Une communauté métisse dévastée craint d’autres feux de forêt en Alberta

Une petite communauté métisse de l’Alberta reste sur le qui-vive en raison des violents incendies de forêt qui ravagent une partie de la province, alors que les conditions chaudes et sèches prévues dans les prochains jours menacent d’aggraver une saison de feux de forêt déjà intense.

«Ce feu-là, je l’appelle le diable. Je n’ai jamais vu ça de ma vie», a lancé le président de l’Établissement métis d’East Prairie, Raymond Supernault, en entrevue avec La Presse Canadienne.

«Je n’ai jamais vu un incendie venir aussi vite et brûler tout sur son passage», a-t-il souligné.

Dans cette petite communauté située à environ 165 kilomètres à l’est de Grande Prairie, le paysage est apocalyptique: le sol est noir et carbonisé, les poteaux électriques ressemblent à des allumettes et 14 maisons ont été détruites.

Environ 80 % de la communauté a été touchée par l’incendie d’une manière ou d’une autre.
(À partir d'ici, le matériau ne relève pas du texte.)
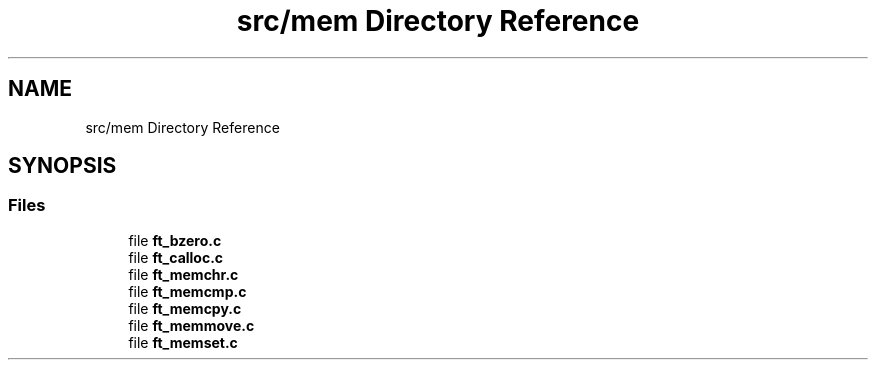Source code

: .TH "src/mem Directory Reference" 3 "Libft" \" -*- nroff -*-
.ad l
.nh
.SH NAME
src/mem Directory Reference
.SH SYNOPSIS
.br
.PP
.SS "Files"

.in +1c
.ti -1c
.RI "file \fBft_bzero\&.c\fP"
.br
.ti -1c
.RI "file \fBft_calloc\&.c\fP"
.br
.ti -1c
.RI "file \fBft_memchr\&.c\fP"
.br
.ti -1c
.RI "file \fBft_memcmp\&.c\fP"
.br
.ti -1c
.RI "file \fBft_memcpy\&.c\fP"
.br
.ti -1c
.RI "file \fBft_memmove\&.c\fP"
.br
.ti -1c
.RI "file \fBft_memset\&.c\fP"
.br
.in -1c
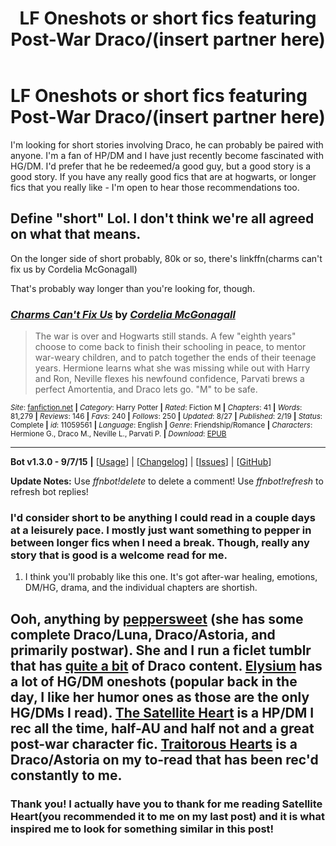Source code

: #+TITLE: LF Oneshots or short fics featuring Post-War Draco/(insert partner here)

* LF Oneshots or short fics featuring Post-War Draco/(insert partner here)
:PROPERTIES:
:Author: marsartlove
:Score: 6
:DateUnix: 1442193810.0
:DateShort: 2015-Sep-14
:FlairText: Request
:END:
I'm looking for short stories involving Draco, he can probably be paired with anyone. I'm a fan of HP/DM and I have just recently become fascinated with HG/DM. I'd prefer that he be redeemed/a good guy, but a good story is a good story. If you have any really good fics that are at hogwarts, or longer fics that you really like - I'm open to hear those recommendations too.


** Define "short" Lol. I don't think we're all agreed on what that means.

On the longer side of short probably, 80k or so, there's linkffn(charms can't fix us by Cordelia McGonagall)

That's probably way longer than you're looking for, though.
:PROPERTIES:
:Author: girlikecupcake
:Score: 2
:DateUnix: 1442196148.0
:DateShort: 2015-Sep-14
:END:

*** [[http://www.fanfiction.net/s/11059561/1/][*/Charms Can't Fix Us/*]] by [[https://www.fanfiction.net/u/6296747/Cordelia-McGonagall][/Cordelia McGonagall/]]

#+begin_quote
  The war is over and Hogwarts still stands. A few "eighth years" choose to come back to finish their schooling in peace, to mentor war-weary children, and to patch together the ends of their teenage years. Hermione learns what she was missing while out with Harry and Ron, Neville flexes his newfound confidence, Parvati brews a perfect Amortentia, and Draco lets go. "M" to be safe.
#+end_quote

^{/Site/: [[http://www.fanfiction.net/][fanfiction.net]] *|* /Category/: Harry Potter *|* /Rated/: Fiction M *|* /Chapters/: 41 *|* /Words/: 81,279 *|* /Reviews/: 146 *|* /Favs/: 240 *|* /Follows/: 250 *|* /Updated/: 8/27 *|* /Published/: 2/19 *|* /Status/: Complete *|* /id/: 11059561 *|* /Language/: English *|* /Genre/: Friendship/Romance *|* /Characters/: Hermione G., Draco M., Neville L., Parvati P. *|* /Download/: [[http://www.p0ody-files.com/ff_to_ebook/mobile/makeEpub.php?id=11059561][EPUB]]}

--------------

*Bot v1.3.0 - 9/7/15* *|* [[[https://github.com/tusing/reddit-ffn-bot/wiki/Usage][Usage]]] | [[[https://github.com/tusing/reddit-ffn-bot/wiki/Changelog][Changelog]]] | [[[https://github.com/tusing/reddit-ffn-bot/issues/][Issues]]] | [[[https://github.com/tusing/reddit-ffn-bot/][GitHub]]]

*Update Notes:* Use /ffnbot!delete/ to delete a comment! Use /ffnbot!refresh/ to refresh bot replies!
:PROPERTIES:
:Author: FanfictionBot
:Score: 1
:DateUnix: 1442196192.0
:DateShort: 2015-Sep-14
:END:


*** I'd consider short to be anything I could read in a couple days at a leisurely pace. I mostly just want something to pepper in between longer fics when I need a break. Though, really any story that is good is a welcome read for me.
:PROPERTIES:
:Author: marsartlove
:Score: 1
:DateUnix: 1442196643.0
:DateShort: 2015-Sep-14
:END:

**** I think you'll probably like this one. It's got after-war healing, emotions, DM/HG, drama, and the individual chapters are shortish.
:PROPERTIES:
:Author: girlikecupcake
:Score: 1
:DateUnix: 1442197291.0
:DateShort: 2015-Sep-14
:END:


** Ooh, anything by [[http://www.harrypotterfanfiction.com/viewuser.php?showuid=179718][peppersweet]] (she has some complete Draco/Luna, Draco/Astoria, and primarily postwar). She and I run a ficlet tumblr that has [[http://hpedit.tumblr.com/tagged/draco%20malfoy][quite a bit]] of Draco content. [[http://www.harrypotterfanfiction.com/viewuser.php?showuid=74360][Elysium]] has a lot of HG/DM oneshots (popular back in the day, I like her humor ones as those are the only HG/DMs I read). [[http://www.harrypotterfanfiction.com/viewstory.php?psid=308522][The Satellite Heart]] is a HP/DM I rec all the time, half-AU and half not and a great post-war character fic. [[http://www.harrypotterfanfiction.com/viewstory.php?psid=325457][Traitorous Hearts]] is a Draco/Astoria on my to-read that has been rec'd constantly to me.
:PROPERTIES:
:Author: someorangegirl
:Score: 1
:DateUnix: 1442202850.0
:DateShort: 2015-Sep-14
:END:

*** Thank you! I actually have you to thank for me reading Satellite Heart(you recommended it to me on my last post) and it is what inspired me to look for something similar in this post!
:PROPERTIES:
:Author: marsartlove
:Score: 2
:DateUnix: 1442211995.0
:DateShort: 2015-Sep-14
:END:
Les pertes sont immenses pour ce village d’environ 300 personnes, a mentionné M. Supernault.

Les photos de famille, les objets d’une grande valeur sentimentale et une partie importante de l’histoire des familles métisses ont été réduits en cendres. Un pont, dont certaines familles ont besoin pour rentrer chez elles, a également été détruit par le feu.

La communauté n’est toutefois pas encore sortie d’affaire. Des températures oscillant entre les 20 °C et 30 °C sont attendues dans certaines régions au cours des prochains jours. Le mercure pourrait même se situer 15 °C au-dessus de la normale saisonnière à quelques endroits.

«Ça va être chaud. Les incendies vont recommencer. C’est ce qui me fait le plus peur», a reconnu M. Supernault.

Il y avait 74 incendies de forêt actifs en Alberta vers midi vendredi, dont 20 hors de contrôle.

L’armée en renfort

Vendredi, la première ministre de l’Alberta, Danielle Smith, était à Grande Prairie pour inspecter la zone d’incendie et rencontrer des responsables locaux et des dirigeants autochtones.

Environ 300 membres des Forces armées canadiennes sont déployés pour aider à combattre les flammes au cours des prochains jours. Environ 100 de ces soldats seront envoyés dans la région de Grande Prairie, dont à l’Établissement métis d’East Prairie.

Cette aide supplémentaire offrira un répit aux membres de la communauté, qui ne l’ont pas eu facile lorsque l’incendie majeur de la semaine dernière s’est approché.

Les gens ont eu à peine une heure pour fuir. Selon M. Supernault, il n’a fallu que sept heures au brasier pour tout réduire en poussière.

Un état d’urgence provincial a été mis en place le lendemain.

«Je n’aurais jamais pensé voir quelque chose comme ça de mon vivant», a affirmé M. Supernault.

Une communauté résiliente

Certains membres de la communauté sont restés sur place pour sauver ce qu’ils pouvaient. En effet, ce n’était pas leur premier rodéo, selon M. Supernault.

«Nous avons tous combattu le feu en grandissant, c’était notre source de travail», a mentionné de son côté Brad Desjarlais, qui est resté sur place pour aider.

Les épinettes, les peupliers et l’herbe sèche se sont enflammés rapidement, alors que les habitants faisaient ce qu’ils pouvaient pour éloigner les flammes des maisons, a expliqué M. Desjarlais.

Une petite quantité de pluie cette semaine a aidé leurs efforts, mais certains points chauds n’ont pas bronché.

Le gouvernement de l’Alberta a annoncé qu’il se joindra au gouvernement fédéral dans un programme de dons avec la Croix-Rouge canadienne. Ainsi, chaque dollar versé à ce fond par les Canadiens équivaudra à 3 $.

Selon M. Supernault, il est souvent difficile pour l’établissement métis de gérer les problèmes de compétence entre la province et le gouvernement fédéral lorsqu’il s’agit d’obtenir de l’aide et du financement.

Ils devront maintenant reconstruire des maisons, installer des poteaux électriques et réparer le pont, le tout à un prix important.

East Prairie est l’un des huit établissements métis de la province. Il est autonome, mais n’est pas exactement une réserve des Premières Nations.

Malgré tout, la communauté compte tout reconstruire, par respect pour ses ancêtres qui ont établi leur résidence permanente sur cette terre dans les années 1930.

«Ils l’ont construit pour nous et nous devons nous assurer d’en prendre soin», a conclu M. Supernault.